* [Prompt]
In this exercise, return the whole listing exactly, excluding any images.

* [Data]
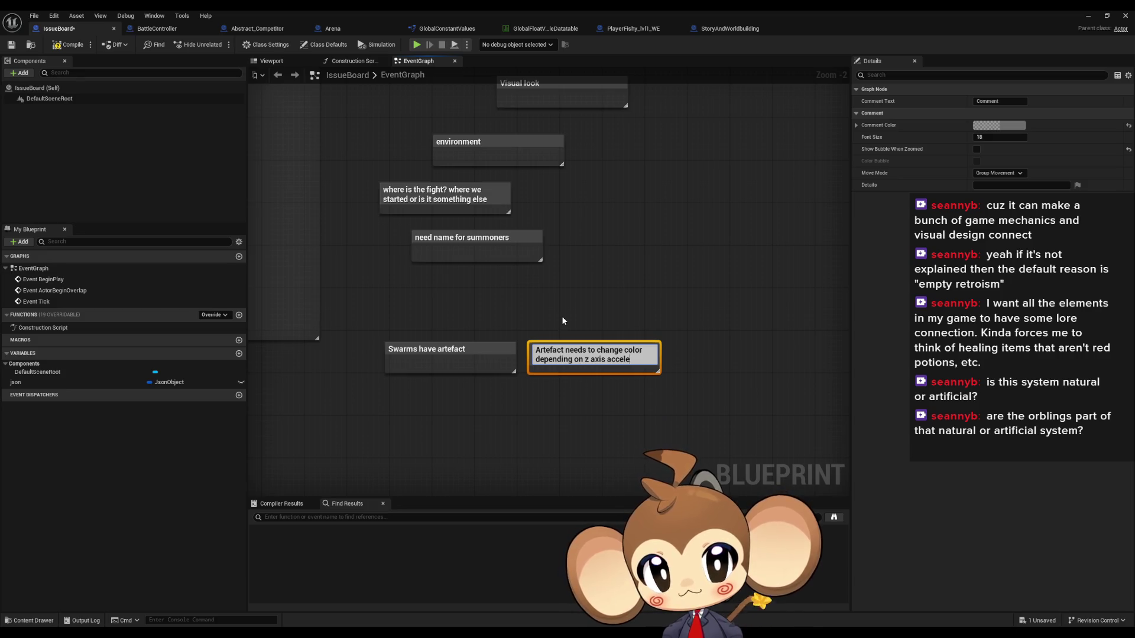
pyautogui.write('ration.')
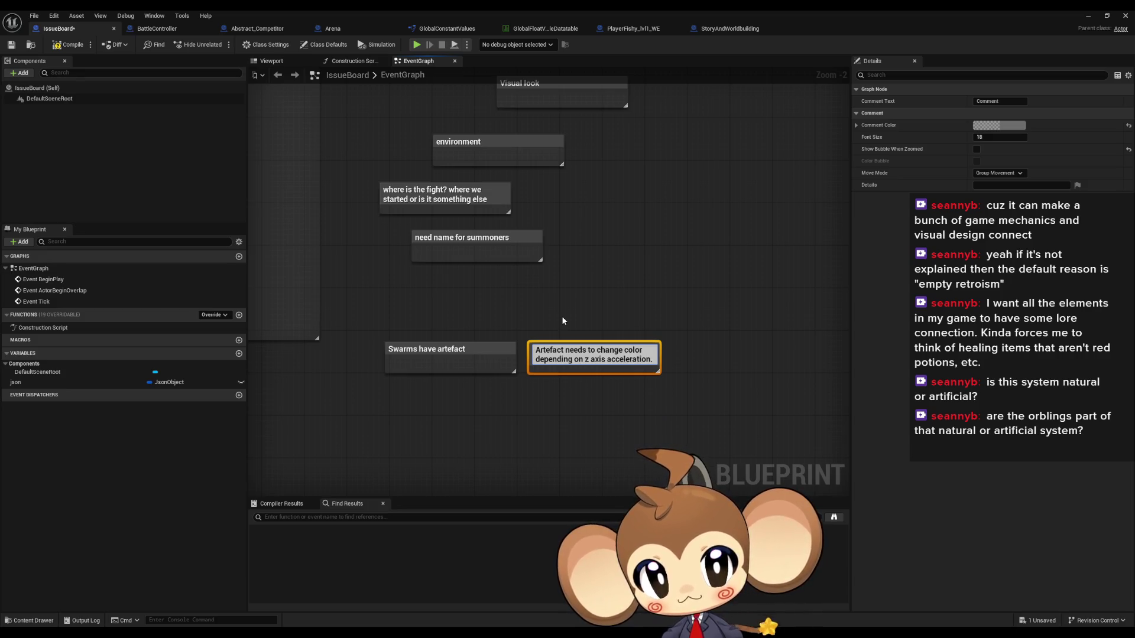
pyautogui.write(' if')
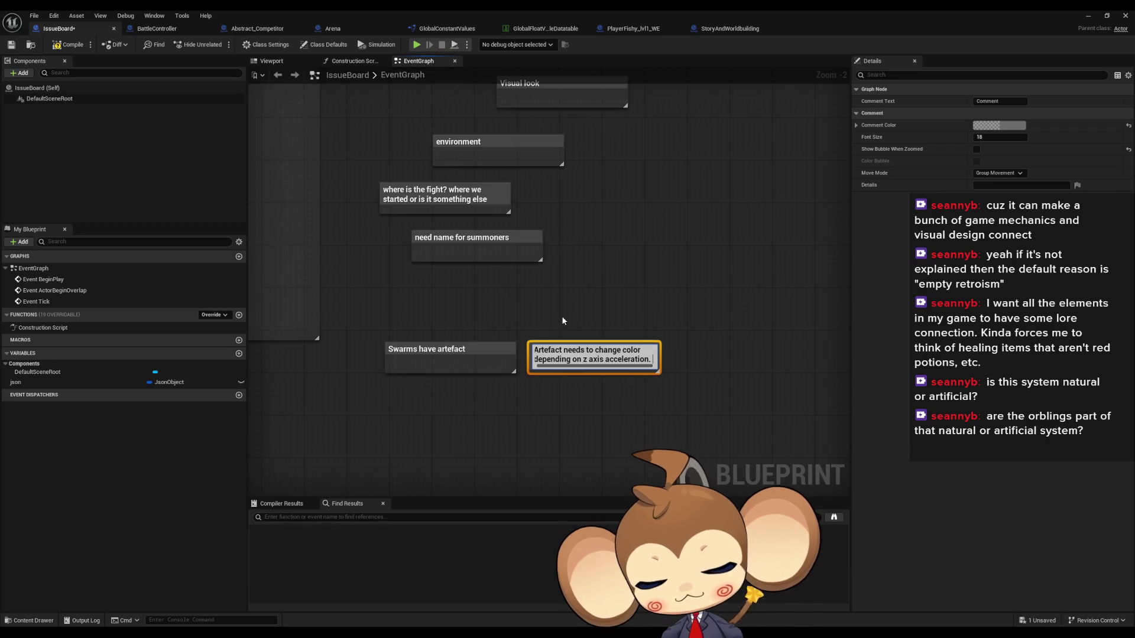
pyautogui.write(' goping +')
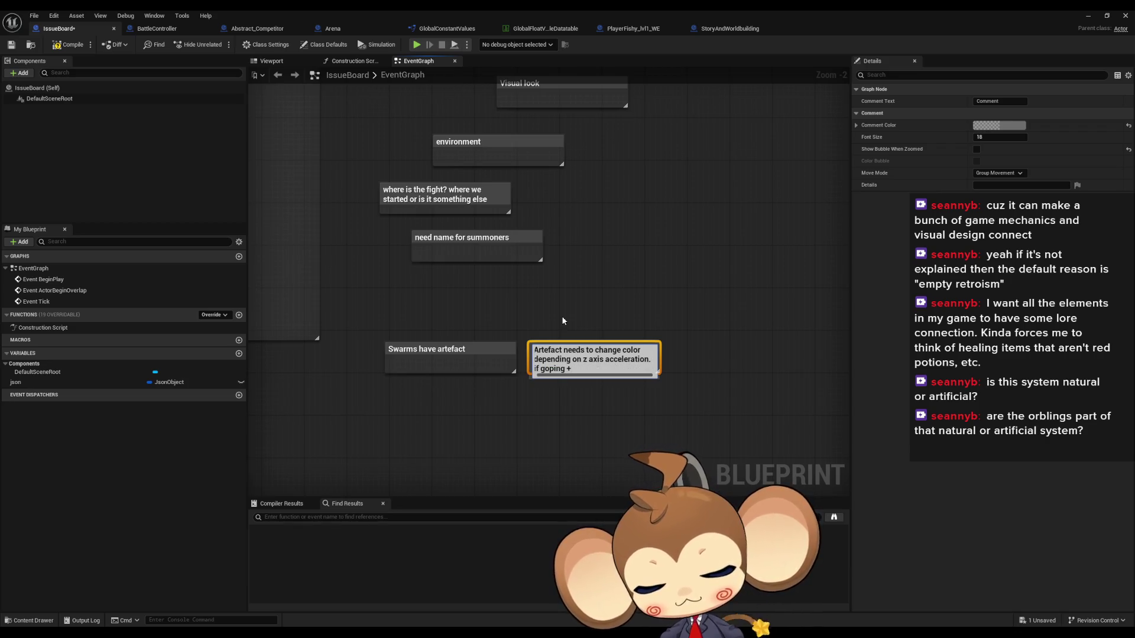
pyautogui.write('z it is ')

* [Answer box]
pyautogui.write('ration.')
pyautogui.write(' if')
pyautogui.write(' goping +')
pyautogui.write('z it is ')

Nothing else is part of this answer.